La sélection est plus qu'une simple lecture de ce qui a été écrit sur un composé. Pour de nombreux composés, le domaine s'est engagé de manière substantielle — à travers de multiples groupes, avec une attention soutenue, à travers la réplication et l'affinage. Pour d'autres, l'engagement est plus récent, la conversation moins développée. La pratique gère les deux avec soin et s'appuie sur plus d'une source de compréhension.
Ce que Codeage apporte à la question lui est propre. Une manière de voir les composés, formée par la composition d'un vaste catalogue et par une attention particulière à la façon dont ces compositions se propagent dans le monde. Une familiarité avec la façon dont les ingrédients se comportent dans les mélanges — comment ils s'harmonisent, quelles doses servent généralement quels objectifs, quelles combinaisons mènent le travail et quelles combinaisons ne le font pas. Cette familiarité fait partie de ce sur quoi repose la sélection. Elle est maintenue aux côtés du domaine, pas à sa place.
La communauté que Codeage dessert informe également cette vision. Les informations qualitatives retournées par cette communauté — ce que les gens vivent, ce à quoi les gens reviennent, ce que les gens demandent au catalogue — font partie de la façon dont la vision de la pratique est façonnée. Les informations quantitatives tirées d'un engagement soutenu avec le catalogue — comment les formulations sont reçues dans différents contextes, quels modèles émergent d'une interaction étendue avec le travail — en font également partie. La sélection est informée par tout cela, tissé ensemble par la pratique.

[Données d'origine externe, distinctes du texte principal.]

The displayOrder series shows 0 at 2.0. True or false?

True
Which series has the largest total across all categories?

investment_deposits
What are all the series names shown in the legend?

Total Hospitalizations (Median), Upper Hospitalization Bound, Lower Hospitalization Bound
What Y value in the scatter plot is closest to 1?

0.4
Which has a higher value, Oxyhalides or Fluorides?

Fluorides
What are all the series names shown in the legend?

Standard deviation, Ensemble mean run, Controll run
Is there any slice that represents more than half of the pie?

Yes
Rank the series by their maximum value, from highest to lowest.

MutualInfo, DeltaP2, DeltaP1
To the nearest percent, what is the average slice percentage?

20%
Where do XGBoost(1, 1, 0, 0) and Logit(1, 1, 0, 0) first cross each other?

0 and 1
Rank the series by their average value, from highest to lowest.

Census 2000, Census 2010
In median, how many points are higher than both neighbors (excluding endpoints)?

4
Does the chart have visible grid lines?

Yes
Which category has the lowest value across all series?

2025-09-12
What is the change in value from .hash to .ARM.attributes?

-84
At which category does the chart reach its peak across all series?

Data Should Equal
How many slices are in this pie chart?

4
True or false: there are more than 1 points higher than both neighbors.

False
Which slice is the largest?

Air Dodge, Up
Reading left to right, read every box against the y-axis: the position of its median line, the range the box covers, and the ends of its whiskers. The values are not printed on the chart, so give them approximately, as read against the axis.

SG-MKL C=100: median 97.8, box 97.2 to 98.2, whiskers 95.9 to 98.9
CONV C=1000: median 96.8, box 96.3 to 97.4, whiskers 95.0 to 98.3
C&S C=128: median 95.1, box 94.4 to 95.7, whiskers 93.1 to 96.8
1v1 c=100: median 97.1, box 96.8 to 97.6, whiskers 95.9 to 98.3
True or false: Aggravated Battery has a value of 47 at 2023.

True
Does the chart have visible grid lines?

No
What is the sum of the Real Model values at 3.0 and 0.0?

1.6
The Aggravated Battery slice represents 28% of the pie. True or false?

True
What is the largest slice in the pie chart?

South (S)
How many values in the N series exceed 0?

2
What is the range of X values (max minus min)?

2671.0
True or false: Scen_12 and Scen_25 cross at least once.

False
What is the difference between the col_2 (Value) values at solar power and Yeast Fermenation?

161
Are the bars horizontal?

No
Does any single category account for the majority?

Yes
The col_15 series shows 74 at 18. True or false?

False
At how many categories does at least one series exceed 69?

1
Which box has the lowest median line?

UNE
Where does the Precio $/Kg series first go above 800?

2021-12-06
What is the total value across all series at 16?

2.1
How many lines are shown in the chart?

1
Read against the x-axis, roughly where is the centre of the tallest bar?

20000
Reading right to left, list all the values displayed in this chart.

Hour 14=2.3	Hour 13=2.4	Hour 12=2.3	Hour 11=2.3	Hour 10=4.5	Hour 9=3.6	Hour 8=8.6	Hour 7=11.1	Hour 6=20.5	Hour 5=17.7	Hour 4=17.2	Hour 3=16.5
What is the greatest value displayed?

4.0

C'est ce qui n'apparaît pas sur une étiquette. C'est ce qui n'apparaît pas sur une fiche technique. C'est la vision elle-même — celle de Codeage — et c'est ce qui fait d'une formulation Codeage une formulation Codeage, même lorsque les ingrédients qu'elle contient pourraient être trouvés, par leur nom, dans de nombreux autres endroits. La différence entre les formulations est la différence entre les visions.